The album opener “Midnight Dreams” delivers on Ellie Goulding’s promise to give us an album that will show us the best, worst, and maddest parts of love, and no, we’re not talking about Disney’s version of love here folks. “Got a secret place inside my head / You’re the weakness I ain’t over yet / Invisible string pullin’ me into you,” she sings in the first verse, describing a feeling that’s so strong it’s almost overwhelming. “Fallin’ deep, push me to the edge / Got a power that I can’t control.”

Perhaps a bit on the cheesy side, and I mean the teenage-type level of cheesy – “Excuse the madness, I’ve just had to try and put it into words / The way you make me feel, sugar sweet” – “Love Goes On” is about the type of love we dream about, perfect and lasting forever.

Coming on as the sixth track, the lead single “Easy Lover” addresses one of the most dangerous parts of falling in love – the part where we feel we can change someone that’s hurt us a million times. “It was never easy, lover / When you’ve given all you’ve got to each other / And then every time, it’s harder to recover / We are only young, we are only young,” she sings on the track, which she later revealed was inspired by the thought of only feeling alive when you’re with that one person that hurts you over and over again. Her vocals are more than a treat on this song, and Big Sean’s rap helped to complete the picture of what it’s like to give yourself up to a toxic lover.
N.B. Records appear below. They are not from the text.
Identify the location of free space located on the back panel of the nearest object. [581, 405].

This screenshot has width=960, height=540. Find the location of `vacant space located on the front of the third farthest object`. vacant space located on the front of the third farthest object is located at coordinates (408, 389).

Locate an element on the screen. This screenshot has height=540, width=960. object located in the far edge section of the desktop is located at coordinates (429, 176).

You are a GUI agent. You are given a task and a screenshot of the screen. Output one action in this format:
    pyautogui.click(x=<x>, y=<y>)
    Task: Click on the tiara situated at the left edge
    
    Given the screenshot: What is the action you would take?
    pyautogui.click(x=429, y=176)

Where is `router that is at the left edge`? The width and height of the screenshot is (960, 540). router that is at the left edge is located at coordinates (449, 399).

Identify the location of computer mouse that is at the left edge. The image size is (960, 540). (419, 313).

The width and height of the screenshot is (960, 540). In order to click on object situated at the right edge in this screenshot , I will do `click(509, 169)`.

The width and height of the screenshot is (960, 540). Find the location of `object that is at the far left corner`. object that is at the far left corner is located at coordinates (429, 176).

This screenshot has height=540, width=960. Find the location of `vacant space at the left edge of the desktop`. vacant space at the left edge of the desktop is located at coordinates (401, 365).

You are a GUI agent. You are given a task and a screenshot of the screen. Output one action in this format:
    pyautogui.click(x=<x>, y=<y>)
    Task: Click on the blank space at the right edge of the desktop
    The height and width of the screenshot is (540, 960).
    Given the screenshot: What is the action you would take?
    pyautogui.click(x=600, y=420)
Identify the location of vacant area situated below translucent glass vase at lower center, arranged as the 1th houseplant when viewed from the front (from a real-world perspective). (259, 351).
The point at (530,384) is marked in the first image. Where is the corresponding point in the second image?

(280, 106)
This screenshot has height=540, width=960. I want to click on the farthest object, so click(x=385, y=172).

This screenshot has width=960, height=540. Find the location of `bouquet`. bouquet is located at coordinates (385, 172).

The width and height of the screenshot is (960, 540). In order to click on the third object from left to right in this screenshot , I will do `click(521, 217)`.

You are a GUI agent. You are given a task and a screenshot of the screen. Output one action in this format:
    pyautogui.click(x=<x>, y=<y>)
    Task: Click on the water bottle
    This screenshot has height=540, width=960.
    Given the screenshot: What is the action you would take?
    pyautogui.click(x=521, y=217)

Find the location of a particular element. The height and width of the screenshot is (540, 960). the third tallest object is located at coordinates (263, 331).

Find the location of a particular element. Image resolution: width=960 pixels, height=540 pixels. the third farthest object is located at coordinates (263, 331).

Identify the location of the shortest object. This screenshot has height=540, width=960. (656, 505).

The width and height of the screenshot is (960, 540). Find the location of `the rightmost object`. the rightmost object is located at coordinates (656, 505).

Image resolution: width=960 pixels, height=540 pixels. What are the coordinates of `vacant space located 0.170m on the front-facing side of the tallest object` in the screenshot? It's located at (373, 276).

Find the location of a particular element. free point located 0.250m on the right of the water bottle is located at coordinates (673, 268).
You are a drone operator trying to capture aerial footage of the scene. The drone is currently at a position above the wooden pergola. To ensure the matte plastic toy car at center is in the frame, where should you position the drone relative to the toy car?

The album’s title track, “Higher Than Heaven,” is another love song that portrays a perfect kind of love, even if it doesn’t ring true. If there’s one thing that I can say isn’t right about the album, it’s that its lyrics don’t do much to connect with listeners. The love songs seem too good to be relatable and the emotional range that this record inspires is too limited for an album with sixteen tracks.

I’d commend the production and the vocals, but I’m not going to pretend that the entire body of the work is anything beyond okay.